▶ _What is expected_
Where a line in the entries below contains the word "oven", count it. Return the total alone.
═══ Data to examine
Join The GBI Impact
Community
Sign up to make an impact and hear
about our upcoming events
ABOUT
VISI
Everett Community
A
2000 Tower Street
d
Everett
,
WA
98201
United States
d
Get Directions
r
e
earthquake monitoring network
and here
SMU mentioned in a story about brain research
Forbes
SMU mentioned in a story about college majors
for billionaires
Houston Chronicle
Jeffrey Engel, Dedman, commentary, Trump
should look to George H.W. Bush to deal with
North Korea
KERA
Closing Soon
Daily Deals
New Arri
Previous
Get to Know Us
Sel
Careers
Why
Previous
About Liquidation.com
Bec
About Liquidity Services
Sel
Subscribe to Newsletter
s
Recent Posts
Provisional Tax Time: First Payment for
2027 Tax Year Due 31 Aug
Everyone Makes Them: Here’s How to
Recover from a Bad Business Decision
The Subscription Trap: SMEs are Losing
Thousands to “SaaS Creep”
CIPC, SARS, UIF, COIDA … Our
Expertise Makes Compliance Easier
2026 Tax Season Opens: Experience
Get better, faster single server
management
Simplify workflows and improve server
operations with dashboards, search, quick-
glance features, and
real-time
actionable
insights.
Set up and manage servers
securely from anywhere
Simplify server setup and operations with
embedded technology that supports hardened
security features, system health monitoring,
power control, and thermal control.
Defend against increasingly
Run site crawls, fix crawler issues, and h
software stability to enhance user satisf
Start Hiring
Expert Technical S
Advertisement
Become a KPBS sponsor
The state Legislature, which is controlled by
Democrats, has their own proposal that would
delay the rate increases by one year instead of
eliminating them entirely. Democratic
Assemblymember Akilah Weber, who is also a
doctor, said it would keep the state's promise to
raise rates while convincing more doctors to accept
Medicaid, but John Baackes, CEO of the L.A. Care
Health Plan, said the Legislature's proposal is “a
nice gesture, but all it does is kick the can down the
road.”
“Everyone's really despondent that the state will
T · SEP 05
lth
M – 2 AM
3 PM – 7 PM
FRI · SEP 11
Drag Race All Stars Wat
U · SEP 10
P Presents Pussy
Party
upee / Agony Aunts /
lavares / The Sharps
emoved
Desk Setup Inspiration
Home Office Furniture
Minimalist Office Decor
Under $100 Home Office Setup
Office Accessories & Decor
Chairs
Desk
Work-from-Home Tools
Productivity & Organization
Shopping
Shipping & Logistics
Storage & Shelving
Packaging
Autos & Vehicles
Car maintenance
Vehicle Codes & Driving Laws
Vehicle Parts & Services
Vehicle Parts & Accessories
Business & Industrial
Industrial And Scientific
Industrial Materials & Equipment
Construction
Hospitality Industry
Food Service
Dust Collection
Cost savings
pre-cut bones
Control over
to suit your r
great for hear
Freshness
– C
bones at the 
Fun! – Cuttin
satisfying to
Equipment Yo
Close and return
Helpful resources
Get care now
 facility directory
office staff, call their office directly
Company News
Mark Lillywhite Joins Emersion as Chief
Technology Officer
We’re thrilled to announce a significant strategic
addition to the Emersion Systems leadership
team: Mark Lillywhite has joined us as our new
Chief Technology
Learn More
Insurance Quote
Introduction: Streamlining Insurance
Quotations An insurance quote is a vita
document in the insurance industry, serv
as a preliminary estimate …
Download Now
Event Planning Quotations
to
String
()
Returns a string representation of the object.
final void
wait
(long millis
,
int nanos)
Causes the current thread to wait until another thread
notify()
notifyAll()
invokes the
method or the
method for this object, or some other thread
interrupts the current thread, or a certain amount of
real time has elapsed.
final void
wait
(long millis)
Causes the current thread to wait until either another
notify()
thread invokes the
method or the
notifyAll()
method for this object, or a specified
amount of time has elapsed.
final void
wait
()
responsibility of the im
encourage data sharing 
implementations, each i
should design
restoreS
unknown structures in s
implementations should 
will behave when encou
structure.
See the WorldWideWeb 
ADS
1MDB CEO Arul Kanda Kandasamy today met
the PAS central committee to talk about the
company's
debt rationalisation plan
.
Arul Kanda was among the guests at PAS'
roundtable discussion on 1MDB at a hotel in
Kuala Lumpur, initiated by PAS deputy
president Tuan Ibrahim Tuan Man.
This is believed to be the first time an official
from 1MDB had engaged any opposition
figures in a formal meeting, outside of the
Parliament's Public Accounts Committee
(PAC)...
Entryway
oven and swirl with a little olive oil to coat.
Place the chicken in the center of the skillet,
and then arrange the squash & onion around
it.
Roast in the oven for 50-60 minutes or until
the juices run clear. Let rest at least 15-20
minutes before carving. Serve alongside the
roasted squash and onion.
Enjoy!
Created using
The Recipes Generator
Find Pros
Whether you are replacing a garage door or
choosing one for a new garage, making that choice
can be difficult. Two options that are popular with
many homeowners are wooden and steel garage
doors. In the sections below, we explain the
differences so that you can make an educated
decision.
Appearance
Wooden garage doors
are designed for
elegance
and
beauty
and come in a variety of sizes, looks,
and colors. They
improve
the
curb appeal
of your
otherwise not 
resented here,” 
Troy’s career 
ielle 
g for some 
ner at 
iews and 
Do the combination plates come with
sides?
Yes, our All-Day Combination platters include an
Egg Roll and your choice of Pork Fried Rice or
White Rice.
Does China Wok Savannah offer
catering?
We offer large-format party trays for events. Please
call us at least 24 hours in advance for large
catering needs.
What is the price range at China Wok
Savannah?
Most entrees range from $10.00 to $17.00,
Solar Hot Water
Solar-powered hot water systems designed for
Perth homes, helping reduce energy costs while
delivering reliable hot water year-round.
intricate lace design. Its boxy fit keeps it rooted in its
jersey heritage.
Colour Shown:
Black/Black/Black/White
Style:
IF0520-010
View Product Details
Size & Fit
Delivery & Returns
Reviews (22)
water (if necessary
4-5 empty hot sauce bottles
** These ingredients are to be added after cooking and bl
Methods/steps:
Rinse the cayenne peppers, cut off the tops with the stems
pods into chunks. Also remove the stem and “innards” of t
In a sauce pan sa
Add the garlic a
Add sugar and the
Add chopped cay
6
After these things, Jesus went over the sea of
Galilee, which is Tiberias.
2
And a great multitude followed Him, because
══════
▶ _Solved problem_
2